§ ACTIVIDAD
Cambia "sencillez" por "humildad" en todo lo que va desde "En el año de" hasta "la cultura oaxaqueña." del texto sobre Abigail Mendoza, y escribe ese trozo otra vez.

§ TEXTO PROPORCIONADO
------
Abigail Mendoza Ruiz, Cocinera de vocación y de corazón

Abigail Mendoza Ruiz, Cocinera de vocación y de corazón

Creo que hay que acercarnos, aquí en el blog a todo lo que tiene que ver con el mundo, con nuestro mundo, lo que hacemos, como lo hacemos y porque lo hacemos y que en una escala de creación muy variada todo tiene cabida y lugar.

Por eso, hoy voy a referirme al mundo de los fogones, de la elaboración, de lo que nos llevamos a la boca para alimentarnos y que tanto en México como en cualquier otro país tiene una profunda cercanía con la cultura más ancestral de cada pueblo, con su orografía, con su clima, con sus conquistas etc. todo son ingredientes que al final logran que un platillo sea algo extraordinario.

Cocinera, no chef, como le gusta a ella que la llamen, a pesar de que ha llevado la gastronomía mexicana, en especial la cocina oaxaqueña por todo el mundo y ha recibido grandes premios y reconocimientos de varios países de distintos continentes, y lograr que la gastronomía de su país fuera declarada patrimonio oral e inmaterial de la humanidad. Algo que solo lo había logrado hasta ese momento la cocina francesa, la japonesa y la famosa dieta mediterránea… pues ella dice que es cocinera y que ese es su orgullo.

Abigail, una mujer de manos pequeñas y fuertes, moldeadas a golpe de metate, ese instrumento de molienda de la cultura prehispánica, anterior a la colonia y al molino conocido en el otro lado del atlántico; de tez morena, ella luce con orgullo sus largas trenzas de un negro zaíno enredadas en un colorido pañuelo alrededor de su cabeza y vestida con un traje típico de las mujeres zapotecas cada mañana va al mercado a comprar los ingredientes frescos, recién cosechados o elaborados unas horas antes, con los que creará su menú del día. En su cocina no hay un refrigerador, no lo necesita, porque nada se guarda, el mandado se adquiere para un solo día.

Abigail es la mayor de seis hermanas de una familia de clase humilde compuesta por diez hijos, 4 hombres y 6 mujeres. Nació en el pueblo zapoteco conocido como Teotitlan del Valle, Oaxaca, el 10 de mayo de 1960.

En el año de 1990, cuando tenía 27 años, junto con sus hermanas abrió un pequeño restaurant muy cerca de su casa para vender platillos de la cocina típica zapoteca, lo llamó Tlamanalli palabra den náhuatl que significa, ”dios de la comida” Tres años después de su apertura fue considerado por el periódico americano The New York Times como uno de los diez mejores restaurantes del mundo y hoy las reservaciones llegan de todas partes del mundo para poder llegar a comer a ese pequeño restaurant, que apenas a sufrido modificaciones; sin lujos ni decoraciones modernistas, solamente con la sencillez de lo auténtico y lo genuino de la cultura oaxaqueña.

Los olores y sabores de los productos de la tierra, junto a las recetas que se conservan de muchos años atrás, de las abuelas y bisabuelas qué, a lo mejor, no sabían ni leer ni escribir y que se han pasado oralmente de una generación a otra, despiertan los sentidos. Percibes los aromas de los ingredientes sin tenerlos cerca, o los hervores que salen de las ollas de barro en la distancia de la cocina y a continuación tu mente te muestra la fotografía de lo que estás deseando comer, y como decimos siempre, la boca se nos hace agua. Esto es la magia de las recetas que conforman la cocina zapoteca de Abigail.
------
§ DATOS GUARDADOS
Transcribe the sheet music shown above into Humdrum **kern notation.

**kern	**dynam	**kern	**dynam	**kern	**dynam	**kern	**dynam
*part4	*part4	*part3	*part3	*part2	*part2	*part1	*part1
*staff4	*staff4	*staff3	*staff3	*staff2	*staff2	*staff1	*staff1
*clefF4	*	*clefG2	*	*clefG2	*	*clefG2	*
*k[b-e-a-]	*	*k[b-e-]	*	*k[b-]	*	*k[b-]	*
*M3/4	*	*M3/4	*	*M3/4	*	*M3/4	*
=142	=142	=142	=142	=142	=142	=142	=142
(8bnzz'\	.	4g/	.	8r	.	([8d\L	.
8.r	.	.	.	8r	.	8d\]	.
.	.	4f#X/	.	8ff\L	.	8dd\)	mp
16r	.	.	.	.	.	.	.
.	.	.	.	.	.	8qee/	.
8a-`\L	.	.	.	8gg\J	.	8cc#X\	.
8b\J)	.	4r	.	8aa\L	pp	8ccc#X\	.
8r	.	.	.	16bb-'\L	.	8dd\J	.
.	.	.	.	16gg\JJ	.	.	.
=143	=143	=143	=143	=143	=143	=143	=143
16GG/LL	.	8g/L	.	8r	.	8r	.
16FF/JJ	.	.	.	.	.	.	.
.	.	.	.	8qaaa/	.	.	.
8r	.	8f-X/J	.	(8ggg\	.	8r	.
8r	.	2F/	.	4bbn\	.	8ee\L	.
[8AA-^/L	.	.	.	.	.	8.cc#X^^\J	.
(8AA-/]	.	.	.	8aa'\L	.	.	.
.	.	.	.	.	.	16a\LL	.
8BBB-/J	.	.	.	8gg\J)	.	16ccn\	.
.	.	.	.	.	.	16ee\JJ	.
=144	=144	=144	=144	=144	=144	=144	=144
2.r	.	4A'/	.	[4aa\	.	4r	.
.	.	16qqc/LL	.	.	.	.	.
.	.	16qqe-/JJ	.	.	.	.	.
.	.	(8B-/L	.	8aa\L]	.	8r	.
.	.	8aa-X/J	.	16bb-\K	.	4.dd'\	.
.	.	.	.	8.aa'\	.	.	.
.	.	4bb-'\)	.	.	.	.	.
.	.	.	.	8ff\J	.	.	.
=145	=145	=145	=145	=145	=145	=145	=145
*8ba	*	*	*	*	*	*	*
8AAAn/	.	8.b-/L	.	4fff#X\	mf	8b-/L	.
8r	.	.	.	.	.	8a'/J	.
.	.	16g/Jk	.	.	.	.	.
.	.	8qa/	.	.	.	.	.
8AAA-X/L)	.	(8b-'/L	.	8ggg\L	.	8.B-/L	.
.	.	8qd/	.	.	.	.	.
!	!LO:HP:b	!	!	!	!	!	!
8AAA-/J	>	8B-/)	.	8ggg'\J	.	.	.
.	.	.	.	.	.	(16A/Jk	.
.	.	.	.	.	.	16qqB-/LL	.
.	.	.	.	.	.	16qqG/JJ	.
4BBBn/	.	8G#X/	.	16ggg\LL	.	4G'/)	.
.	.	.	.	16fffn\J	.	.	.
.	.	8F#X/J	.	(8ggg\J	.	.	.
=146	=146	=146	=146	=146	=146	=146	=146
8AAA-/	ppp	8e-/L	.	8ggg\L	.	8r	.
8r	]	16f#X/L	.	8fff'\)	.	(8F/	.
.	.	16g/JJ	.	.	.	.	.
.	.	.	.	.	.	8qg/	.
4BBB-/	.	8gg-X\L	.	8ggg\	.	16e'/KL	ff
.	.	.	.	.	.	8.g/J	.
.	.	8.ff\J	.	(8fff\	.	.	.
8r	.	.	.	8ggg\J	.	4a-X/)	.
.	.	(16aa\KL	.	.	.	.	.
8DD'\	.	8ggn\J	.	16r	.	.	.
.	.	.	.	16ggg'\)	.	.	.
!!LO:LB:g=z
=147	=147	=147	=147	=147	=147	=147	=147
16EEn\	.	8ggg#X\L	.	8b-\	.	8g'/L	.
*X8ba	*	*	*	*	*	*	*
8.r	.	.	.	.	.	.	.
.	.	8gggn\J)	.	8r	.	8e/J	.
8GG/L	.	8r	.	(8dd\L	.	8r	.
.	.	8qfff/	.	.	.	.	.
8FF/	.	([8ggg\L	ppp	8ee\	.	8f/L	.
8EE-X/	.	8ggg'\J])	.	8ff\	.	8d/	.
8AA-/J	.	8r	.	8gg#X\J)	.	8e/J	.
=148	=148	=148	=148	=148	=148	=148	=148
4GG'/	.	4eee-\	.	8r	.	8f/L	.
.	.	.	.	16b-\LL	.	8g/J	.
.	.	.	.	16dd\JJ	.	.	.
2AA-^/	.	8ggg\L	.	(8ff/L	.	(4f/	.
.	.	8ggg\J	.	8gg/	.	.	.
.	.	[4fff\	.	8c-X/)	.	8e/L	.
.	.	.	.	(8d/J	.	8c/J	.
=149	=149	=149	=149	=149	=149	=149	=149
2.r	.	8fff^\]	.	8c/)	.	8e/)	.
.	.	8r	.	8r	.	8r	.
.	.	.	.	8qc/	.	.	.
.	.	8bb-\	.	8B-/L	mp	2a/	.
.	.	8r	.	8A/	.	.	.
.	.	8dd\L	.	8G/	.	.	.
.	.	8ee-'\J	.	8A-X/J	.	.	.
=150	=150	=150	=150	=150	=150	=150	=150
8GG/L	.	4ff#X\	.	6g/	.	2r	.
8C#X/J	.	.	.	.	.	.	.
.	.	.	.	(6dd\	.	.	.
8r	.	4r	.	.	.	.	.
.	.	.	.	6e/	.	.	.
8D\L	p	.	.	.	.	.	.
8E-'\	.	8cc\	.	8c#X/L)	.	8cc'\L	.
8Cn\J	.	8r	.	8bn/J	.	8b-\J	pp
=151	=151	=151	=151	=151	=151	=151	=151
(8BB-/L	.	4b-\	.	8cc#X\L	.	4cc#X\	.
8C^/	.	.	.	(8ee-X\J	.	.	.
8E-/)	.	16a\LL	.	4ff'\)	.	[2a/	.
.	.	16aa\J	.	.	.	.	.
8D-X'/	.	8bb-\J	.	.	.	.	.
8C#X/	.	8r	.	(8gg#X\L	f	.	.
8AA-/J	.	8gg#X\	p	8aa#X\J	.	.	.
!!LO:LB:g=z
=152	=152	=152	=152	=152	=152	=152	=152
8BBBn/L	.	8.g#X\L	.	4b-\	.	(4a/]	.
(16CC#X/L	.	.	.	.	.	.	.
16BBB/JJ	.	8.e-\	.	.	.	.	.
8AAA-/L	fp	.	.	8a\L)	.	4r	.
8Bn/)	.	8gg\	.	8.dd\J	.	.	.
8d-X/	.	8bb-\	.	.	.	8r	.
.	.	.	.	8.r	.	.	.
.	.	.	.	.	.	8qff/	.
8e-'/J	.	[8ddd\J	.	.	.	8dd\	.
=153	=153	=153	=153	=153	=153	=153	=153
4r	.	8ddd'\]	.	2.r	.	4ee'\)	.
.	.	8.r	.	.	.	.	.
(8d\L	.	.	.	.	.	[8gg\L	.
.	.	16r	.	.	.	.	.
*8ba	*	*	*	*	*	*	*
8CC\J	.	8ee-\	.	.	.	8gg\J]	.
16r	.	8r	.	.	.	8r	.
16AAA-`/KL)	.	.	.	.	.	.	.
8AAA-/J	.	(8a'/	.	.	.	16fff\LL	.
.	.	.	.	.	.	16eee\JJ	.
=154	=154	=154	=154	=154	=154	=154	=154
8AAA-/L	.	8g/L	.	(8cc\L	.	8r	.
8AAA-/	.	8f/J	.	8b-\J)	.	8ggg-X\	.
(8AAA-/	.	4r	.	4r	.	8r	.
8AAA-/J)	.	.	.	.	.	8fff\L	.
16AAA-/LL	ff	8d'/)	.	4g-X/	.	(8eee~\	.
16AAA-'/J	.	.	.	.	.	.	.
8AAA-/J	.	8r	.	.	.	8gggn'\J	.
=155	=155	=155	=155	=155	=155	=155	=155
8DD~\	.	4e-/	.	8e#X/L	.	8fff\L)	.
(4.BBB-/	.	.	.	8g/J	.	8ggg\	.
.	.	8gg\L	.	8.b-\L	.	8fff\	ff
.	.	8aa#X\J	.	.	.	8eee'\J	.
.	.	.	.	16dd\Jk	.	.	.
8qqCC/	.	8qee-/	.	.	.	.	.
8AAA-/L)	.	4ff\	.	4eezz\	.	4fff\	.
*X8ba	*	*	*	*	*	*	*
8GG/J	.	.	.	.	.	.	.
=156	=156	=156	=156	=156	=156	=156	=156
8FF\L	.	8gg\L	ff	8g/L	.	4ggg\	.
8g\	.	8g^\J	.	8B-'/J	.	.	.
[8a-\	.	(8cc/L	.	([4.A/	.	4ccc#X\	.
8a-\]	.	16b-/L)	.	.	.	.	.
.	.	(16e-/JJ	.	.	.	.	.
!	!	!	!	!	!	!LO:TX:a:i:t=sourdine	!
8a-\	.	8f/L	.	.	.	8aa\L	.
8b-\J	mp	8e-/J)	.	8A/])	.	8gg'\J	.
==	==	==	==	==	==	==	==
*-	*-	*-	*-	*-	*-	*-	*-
------
§ RESULTADO
En el año de 1990, cuando tenía 27 años, junto con sus hermanas abrió un pequeño restaurant muy cerca de su casa para vender platillos de la cocina típica zapoteca, lo llamó Tlamanalli palabra den náhuatl que significa, ”dios de la comida” Tres años después de su apertura fue considerado por el periódico americano The New York Times como uno de los diez mejores restaurantes del mundo y hoy las reservaciones llegan de todas partes del mundo para poder llegar a comer a ese pequeño restaurant, que apenas a sufrido modificaciones; sin lujos ni decoraciones modernistas, solamente con la humildad de lo auténtico y lo genuino de la cultura oaxaqueña.